Greiwe also touted blockchain’s potential to transform real estate investing by streamlining the process and making it possible for small investors to buy fractional pieces of real estate projects and to invest in regional markets to which they might not normally have access. “Right now, I can’t invest in Cincinnati, because there aren’t a lot of REITs there—you’d have to buy a whole building,” Greiwe said. “That gives me a chance to invest in the place where I grew up.”

While blockchain—basically, a distributed digital ledger—is often associated with cryptocurrencies such as bitcoin, Greiwe said that using it for real estate investments is safer, because the transactions involve actual physical assets rather than value that exists only in the digital world. The tokens used in such transactions are basically digital securities, and unlike bitcoin, there is no risk of losing the investment if the password is lost, he said.

Greiwe said that big-data analytics and machine learning have the potential to provide strategic insights that are not available today, but they are hindered by the lack of industry standards for collecting and structuring data. “There’s too much ingrained inefficiency in our data platforms,” he said.

He also expects that as owners install solar panels and other localized energy sources on their buildings, the real estate sector will transition from being a massive consumer of energy to a producer.
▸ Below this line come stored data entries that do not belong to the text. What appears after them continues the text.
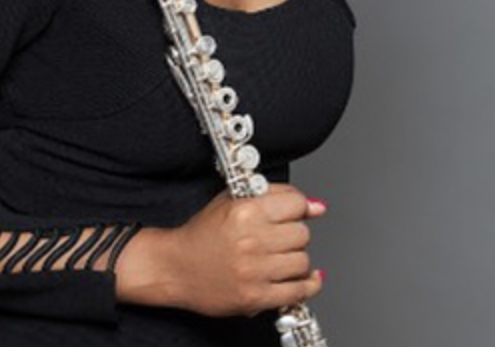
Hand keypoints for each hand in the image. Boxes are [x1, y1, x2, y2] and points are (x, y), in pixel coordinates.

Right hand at [115, 184, 325, 316]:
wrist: (177, 267)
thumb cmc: (202, 233)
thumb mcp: (232, 201)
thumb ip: (274, 196)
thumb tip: (317, 207)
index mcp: (245, 211)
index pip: (296, 204)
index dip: (297, 207)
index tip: (293, 213)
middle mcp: (251, 240)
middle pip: (302, 234)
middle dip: (294, 234)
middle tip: (279, 236)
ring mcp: (254, 271)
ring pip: (303, 262)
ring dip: (295, 260)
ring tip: (279, 258)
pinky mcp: (255, 298)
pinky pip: (299, 291)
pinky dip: (306, 285)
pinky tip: (301, 278)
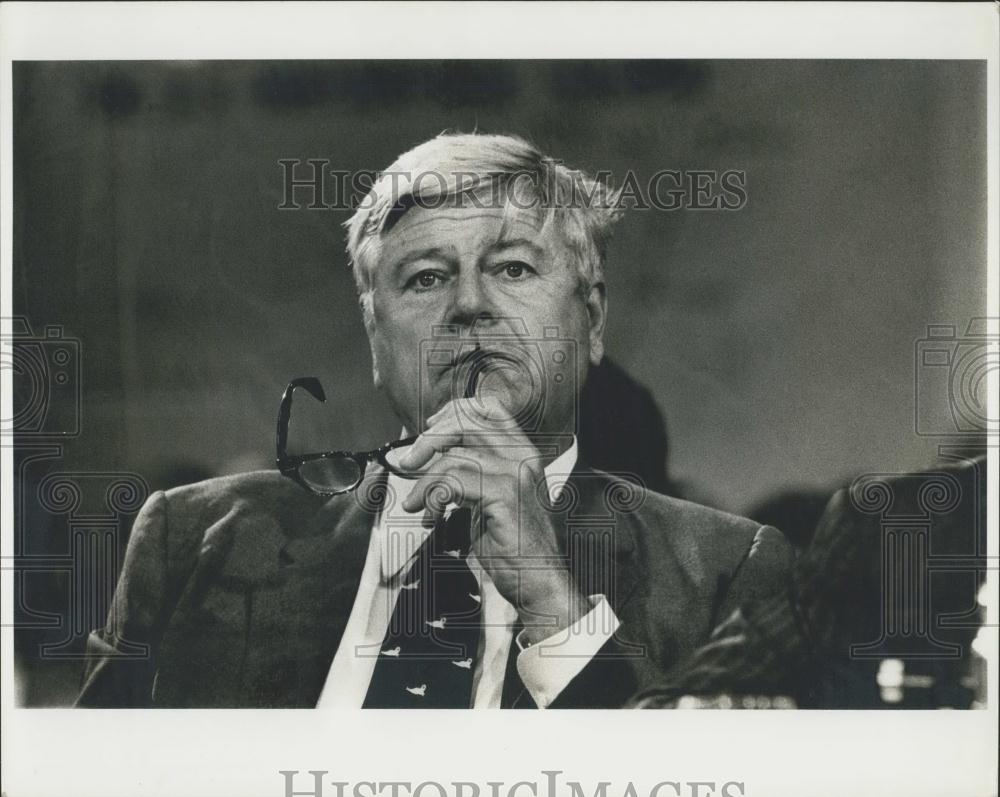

Greiwe also foresees robotics having a major impact in reducing the growing shortage of construction labor. And he envisions augmented reality, or AR, in which information is added to a user’s visual field, as having a major impact. The technology could make it possible to guide an HVAC repair technician to the location of a broken piece of equipment and then display information on how to fix that particular model, he explained.

Online marketplaces may eliminate some jobs, but it will make brokers more efficient and productive, Greiwe predicted.

Greiwe was interviewed by Randy Rowe, chairman of real estate private-equity firm Green Courte Partners, and immediate past global chairman of ULI. Rowe joked that he was tempted to wear jeans instead of a suit to the session so that he could pass as a venture capitalist or tech executive. “But I just couldn’t do it,” he said.

Patrick J. Kiger is a Washington, D.C.–based journalist and author.